Finstere Kindheit

■ Literaturhaus: Die französische Autorin Paule Constant stellt ihren Roman über ein Kind im Dschungel vor

Manche Reisen führen gar nicht an ein Ziel, sondern in einen Zustand. Manche Orte sind nicht geographisch, sondern seelisch.

So scheint es der französischen Autorin Paule Constant mit der berüchtigten Strafkolonie Cayenne zu gehen, die sich, schwül, fiebrig, zugewuchert, am Flußdelta hält wie ein Stückchen gelblicher Auswurf. Gegen Ende der vierziger Jahre hat sie einige Jahre mit den Eltern dort verbracht, der Vater war Arzt.

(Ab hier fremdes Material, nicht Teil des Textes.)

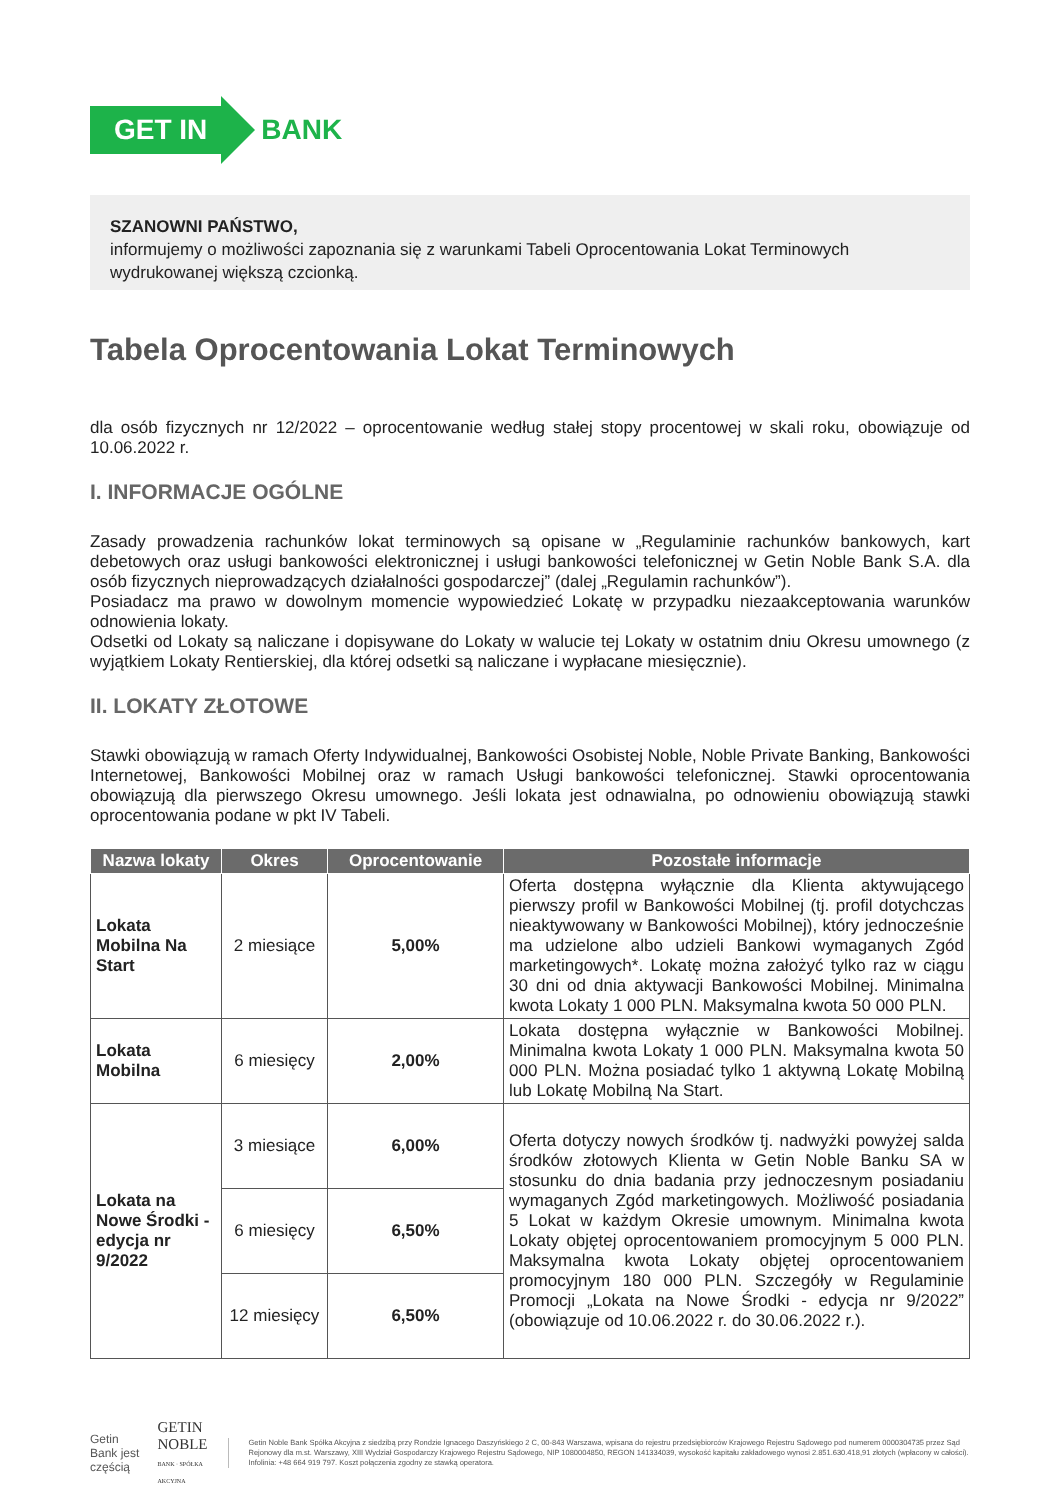GET IN
BANK
SZANOWNI PAŃSTWO,
informujemy o możliwości zapoznania się z warunkami Tabeli Oprocentowania Lokat Terminowych wydrukowanej większą czcionką.
Tabela Oprocentowania Lokat Terminowych
dla osób fizycznych nr 12/2022 – oprocentowanie według stałej stopy procentowej w skali roku, obowiązuje od 10.06.2022 r.
I. INFORMACJE OGÓLNE
Zasady prowadzenia rachunków lokat terminowych są opisane w „Regulaminie rachunków bankowych, kart debetowych oraz usługi bankowości elektronicznej i usługi bankowości telefonicznej w Getin Noble Bank S.A. dla osób fizycznych nieprowadzących działalności gospodarczej” (dalej „Regulamin rachunków”).
Posiadacz ma prawo w dowolnym momencie wypowiedzieć Lokatę w przypadku niezaakceptowania warunków odnowienia lokaty.
Odsetki od Lokaty są naliczane i dopisywane do Lokaty w walucie tej Lokaty w ostatnim dniu Okresu umownego (z wyjątkiem Lokaty Rentierskiej, dla której odsetki są naliczane i wypłacane miesięcznie).
II. LOKATY ZŁOTOWE
Stawki obowiązują w ramach Oferty Indywidualnej, Bankowości Osobistej Noble, Noble Private Banking, Bankowości Internetowej, Bankowości Mobilnej oraz w ramach Usługi bankowości telefonicznej. Stawki oprocentowania obowiązują dla pierwszego Okresu umownego. Jeśli lokata jest odnawialna, po odnowieniu obowiązują stawki oprocentowania podane w pkt IV Tabeli.
| Nazwa lokaty | Okres | Oprocentowanie | Pozostałe informacje |
| --- | --- | --- | --- |
| Lokata Mobilna Na Start | 2 miesiące | 5,00% | Oferta dostępna wyłącznie dla Klienta aktywującego pierwszy profil w Bankowości Mobilnej (tj. profil dotychczas nieaktywowany w Bankowości Mobilnej), który jednocześnie ma udzielone albo udzieli Bankowi wymaganych Zgód marketingowych*. Lokatę można założyć tylko raz w ciągu 30 dni od dnia aktywacji Bankowości Mobilnej. Minimalna kwota Lokaty 1 000 PLN. Maksymalna kwota 50 000 PLN. |
| Lokata Mobilna | 6 miesięcy | 2,00% | Lokata dostępna wyłącznie w Bankowości Mobilnej. Minimalna kwota Lokaty 1 000 PLN. Maksymalna kwota 50 000 PLN. Można posiadać tylko 1 aktywną Lokatę Mobilną lub Lokatę Mobilną Na Start. |
| Lokata na Nowe Środki - edycja nr 9/2022 | 3 miesiące | 6,00% | Oferta dotyczy nowych środków tj. nadwyżki powyżej salda środków złotowych Klienta w Getin Noble Banku SA w stosunku do dnia badania przy jednoczesnym posiadaniu wymaganych Zgód marketingowych. Możliwość posiadania 5 Lokat w każdym Okresie umownym. Minimalna kwota Lokaty objętej oprocentowaniem promocyjnym 5 000 PLN. Maksymalna kwota Lokaty objętej oprocentowaniem promocyjnym 180 000 PLN. Szczegóły w Regulaminie Promocji „Lokata na Nowe Środki - edycja nr 9/2022” (obowiązuje od 10.06.2022 r. do 30.06.2022 r.). |
| | 6 miesięcy | 6,50% | |
| | 12 miesięcy | 6,50% | |
Getin Bank jest częścią GETIN NOBLE
BANK · SPÓŁKA AKCYJNA
Getin Noble Bank Spółka Akcyjna z siedzibą przy Rondzie Ignacego Daszyńskiego 2 C, 00-843 Warszawa, wpisana do rejestru przedsiębiorców Krajowego Rejestru Sądowego pod numerem 0000304735 przez Sąd Rejonowy dla m.st. Warszawy, XIII Wydział Gospodarczy Krajowego Rejestru Sądowego, NIP 1080004850, REGON 141334039, wysokość kapitału zakładowego wynosi 2.851.630.418,91 złotych (wpłacony w całości). Infolinia: +48 664 919 797. Koszt połączenia zgodny ze stawką operatora.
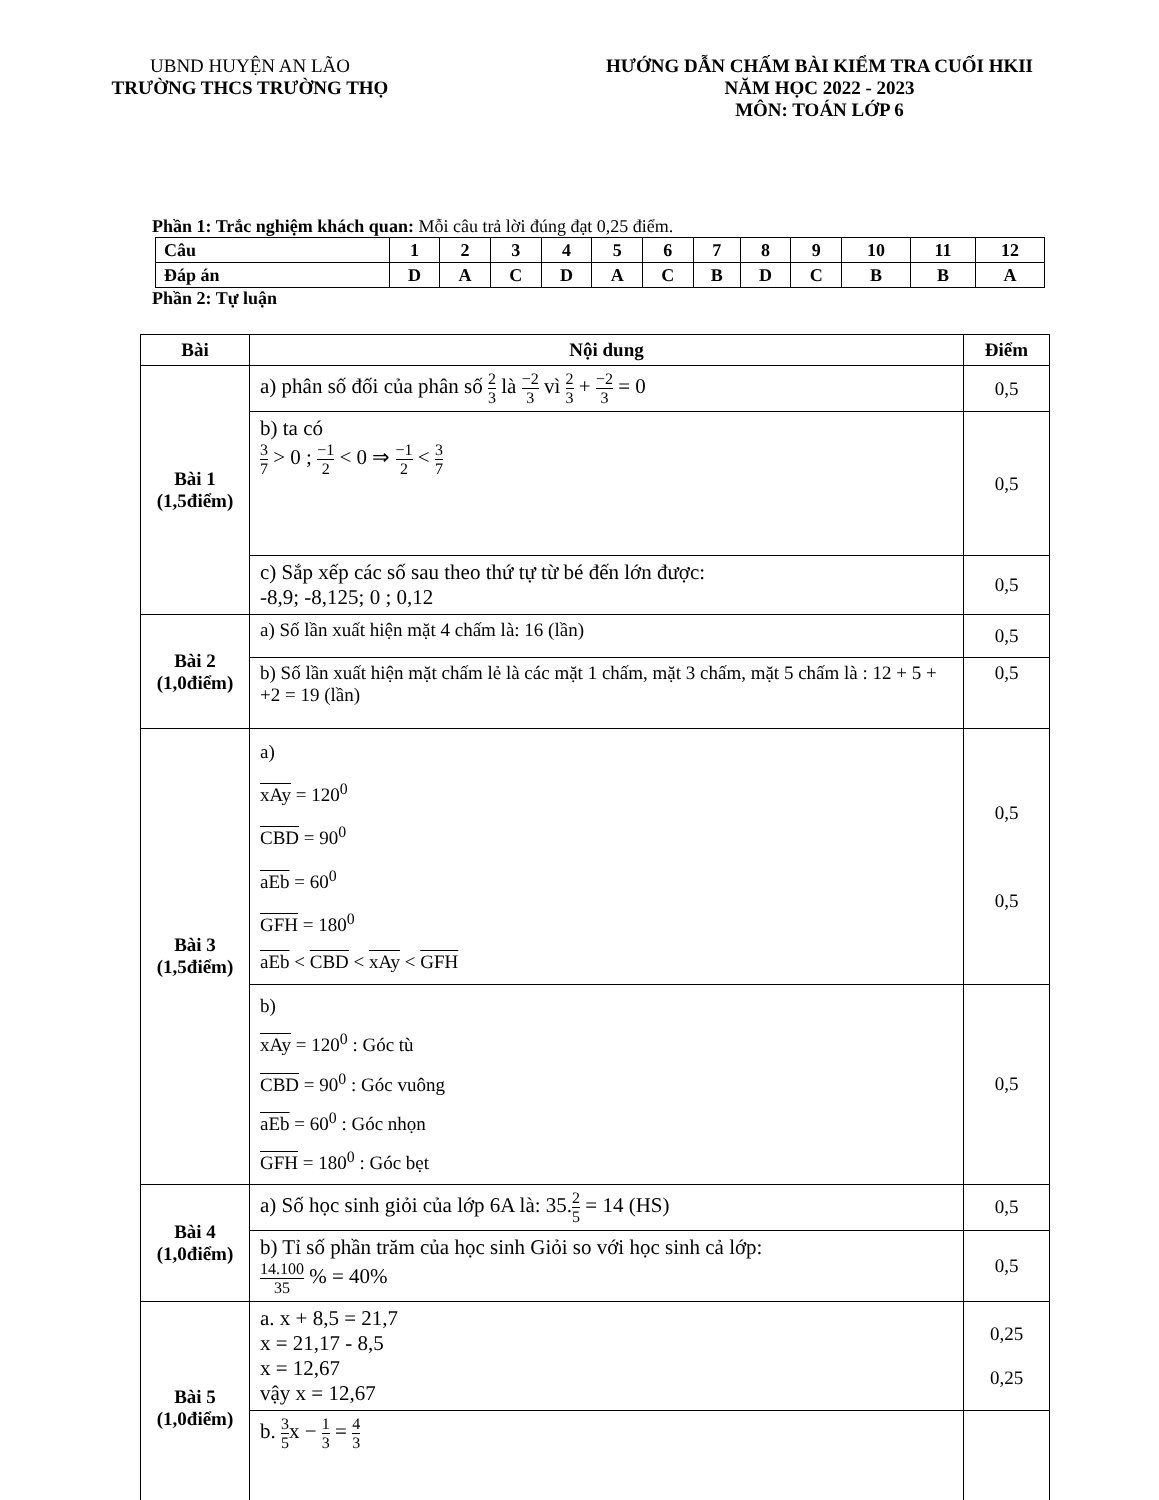UBND HUYỆN AN LÃO
TRƯỜNG THCS TRƯỜNG THỌ
HƯỚNG DẪN CHẤM BÀI KIỂM TRA CUỐI HKII
NĂM HỌC 2022 - 2023
MÔN: TOÁN LỚP 6
Phần 1: Trắc nghiệm khách quan: Mỗi câu trả lời đúng đạt 0,25 điểm.
| Câu | 1 | 2 | 3 | 4 | 5 | 6 | 7 | 8 | 9 | 10 | 11 | 12 |
| Đáp án | D | A | C | D | A | C | B | D | C | B | B | A |
Phần 2: Tự luận
| Bài | Nội dung | Điểm |
| --- | --- | --- |
| Bài 1 (1,5điểm) | a) phân số đối của phân số 2 3 là −2 3 vì 2 3 + −2 3 = 0 | 0,5 |
| | b) ta có 3 7 > 0 ; −1 2 < 0 ⇒ −1 2 < 3 7 | 0,5 |
| | c) Sắp xếp các số sau theo thứ tự từ bé đến lớn được: -8,9; -8,125; 0 ; 0,12 | 0,5 |
| Bài 2 (1,0điểm) | a) Số lần xuất hiện mặt 4 chấm là: 16 (lần) | 0,5 |
| | b) Số lần xuất hiện mặt chấm lẻ là các mặt 1 chấm, mặt 3 chấm, mặt 5 chấm là : 12 + 5 + +2 = 19 (lần) | 0,5 |
| Bài 3 (1,5điểm) | a) xAy = 120<sup>0</sup> CBD = 90<sup>0</sup> aEb = 60<sup>0</sup> GFH = 180<sup>0</sup> aEb < CBD < xAy < GFH | 0,5 0,5 |
| | b) xAy = 120<sup>0</sup> : Góc tù CBD = 90<sup>0</sup> : Góc vuông aEb = 60<sup>0</sup> : Góc nhọn GFH = 180<sup>0</sup> : Góc bẹt | 0,5 |
| Bài 4 (1,0điểm) | a) Số học sinh giỏi của lớp 6A là: 35. 2 5 = 14 (HS) | 0,5 |
| | b) Tỉ số phần trăm của học sinh Giỏi so với học sinh cả lớp: 14.100 35 % = 40% | 0,5 |
| Bài 5 (1,0điểm) | a. x + 8,5 = 21,7 x = 21,17 - 8,5 x = 12,67 vậy x = 12,67 | 0,25 0,25 |
| | b. 3 5 x − 1 3 = 4 3 | |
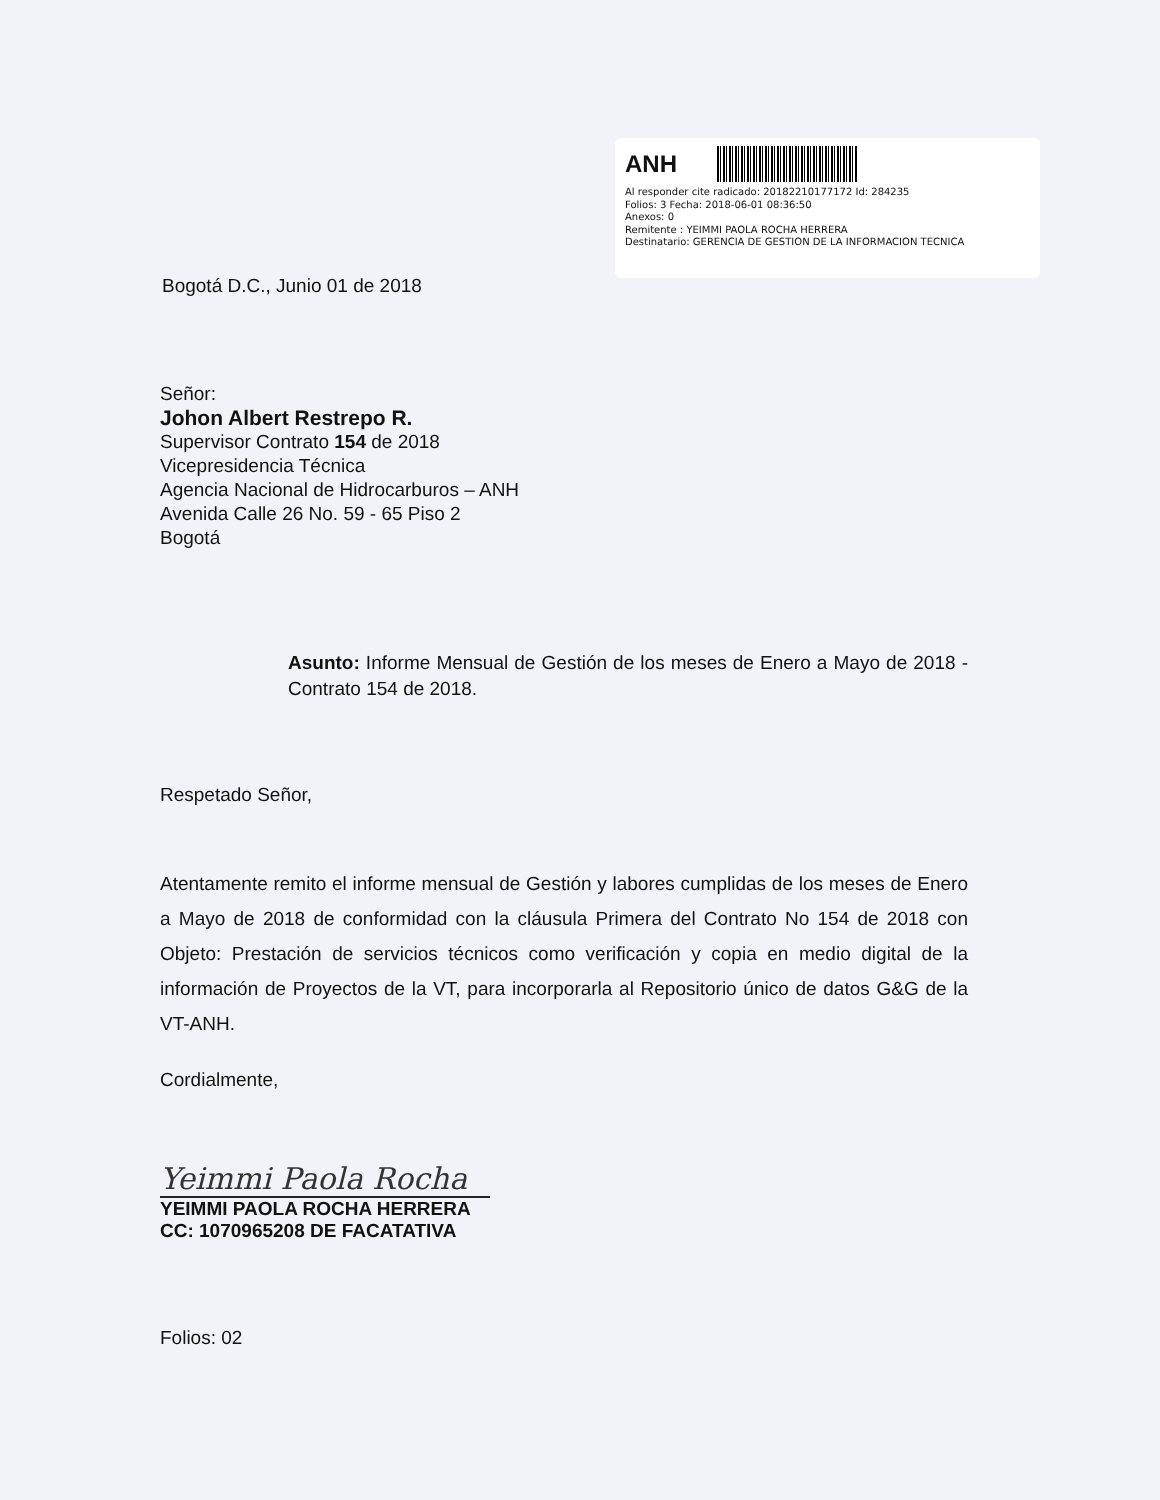ANH
Al responder cite radicado: 20182210177172 Id: 284235
Folios: 3 Fecha: 2018-06-01 08:36:50
Anexos: 0
Remitente : YEIMMI PAOLA ROCHA HERRERA
Destinatario: GERENCIA DE GESTION DE LA INFORMACION TECNICA
Bogotá D.C., Junio 01 de 2018
Señor:
Johon Albert Restrepo R.
Supervisor Contrato 154 de 2018
Vicepresidencia Técnica
Agencia Nacional de Hidrocarburos – ANH
Avenida Calle 26 No. 59 - 65 Piso 2
Bogotá
Asunto: Informe Mensual de Gestión de los meses de Enero a Mayo de 2018 - Contrato 154 de 2018.
Respetado Señor,
Atentamente remito el informe mensual de Gestión y labores cumplidas de los meses de Enero a Mayo de 2018 de conformidad con la cláusula Primera del Contrato No 154 de 2018 con Objeto: Prestación de servicios técnicos como verificación y copia en medio digital de la información de Proyectos de la VT, para incorporarla al Repositorio único de datos G&G de la VT-ANH.
Cordialmente,
Yeimmi Paola Rocha
YEIMMI PAOLA ROCHA HERRERA
CC: 1070965208 DE FACATATIVA
Folios: 02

Ihr 1994 veröffentlichter Roman Die Tochter des Gobernators beginnt nun mit einer Reise von Europa nach Cayenne. Die Zeit ist 1925, das Verkehrsmittel ein Ozeandampfer. Fremdkörper an Bord des Schiffes die Eltern des Mädchens. Der Vater, „der Schlächter von Ypern“ genannt, ein entstellter Held des 1. Weltkriegs, das Gesicht gespalten wie sein Verhältnis zur Menschheit, das Innere so brutal leer, als wären die Empfindungen durch seine Verletzungen ausgelaufen. Die Mutter ist als Krankenschwester eine herzlose, innerlich seltsam verbogene Florence Nightingale, der Engel aller Verletzten, die Pflegerin, der ganz egoistisch die Handlung des Pflegens wichtiger ist als die mögliche Genesung des Kranken. Ihre Ehe ein Zweckbund Entgleister: „Sie hatte ihn unter allen erwählt, weil er der Geschwächteste war, wünschte ihn sich sogar entstellt. Sie wurde nicht enttäuscht. Die Verletzung war schrecklich, die Gehirnschäden beträchtlich. Sie hatte ihn mit grenzenloser Hingabe gepflegt. Sie hatte ihn gelehrt, wieder zu gehen und zu sprechen, zu lesen und zu schreiben. Die ganze Zeit, als er blind, taub und stumm blieb, in dem trüben Wasser an der Grenze des Todes dahintrieb, las sie ihm aus der Bibel vor, die Psalmen. Zu sagen, er wachte als Bekehrter auf, wäre zu wenig: er war Gottvater geworden. Doch da sie ihn dazu gemacht hatte, war sie die Muttergottes.“

Die Frucht dieser furchtbaren Verbindung wird folgerichtig Chrétienne genannt, die Christin. Ein christliches Leben darf die bei ihrer Ankunft auf der Insel Siebenjährige allerdings nicht führen.

Aus dem nicht wirklich hehren Vorsatz der Eltern, den „Ärmsten der Armen“ helfen zu wollen, wird im Leben eine selbstzerstörerische Maschinerie der Geisselung und des Entsagens. Im Bagno setzt die Realzeit aus. Der Ort hat seine eigene Welt, in der das Kind alleingelassen wird.

Geheimnisvoll und spannend beschreibt Paule Constant die Odyssee eines Mädchens in die Tiefe des Fremdseins. Ihr Blick ruht auf der Hauptfigur wie auf allen, allwissend, und trotzdem ist die boulimische Wahrnehmung von Umwelt, das gierige Ansaugen von Sein aus Sicht des Kindes geschrieben, mit den Augen dieses Mädchens, für das der Abstieg in die Hölle zum Ende führt. Eine bis zur körperlichen Erschöpfung vernachlässigte Alice im Land der Schrecken geistert da durch das Bagno wie durch einen Alptraum, dessen Bilder sie aber alle so faszinieren, daß sie sich beim Sammeln der Eindrücke verzehrt. Nicht surreal ist Paule Constants Vorgehen dabei, obwohl die Gegenstände, die Bilder, die Beschreibungen sich längst verselbständigt haben. Vielleicht trifft – der passenderweise oft mit südamerikanischer Literatur verbundene - Begriff des „magischen Realismus“ am ehesten diesen Stil, in dem Ausgefeiltes neben Schrecklichem, bitterer Humor noir neben Szenen steht, die im Maßstab eins zu eins einem Kinderalptraum entsprungen sein könnten. „Cayenne 1949 - 1994“ schreibt Constant unter ihren Text, und vielleicht wiegen die dunklen Bilder inzwischen weniger schwer in ihr.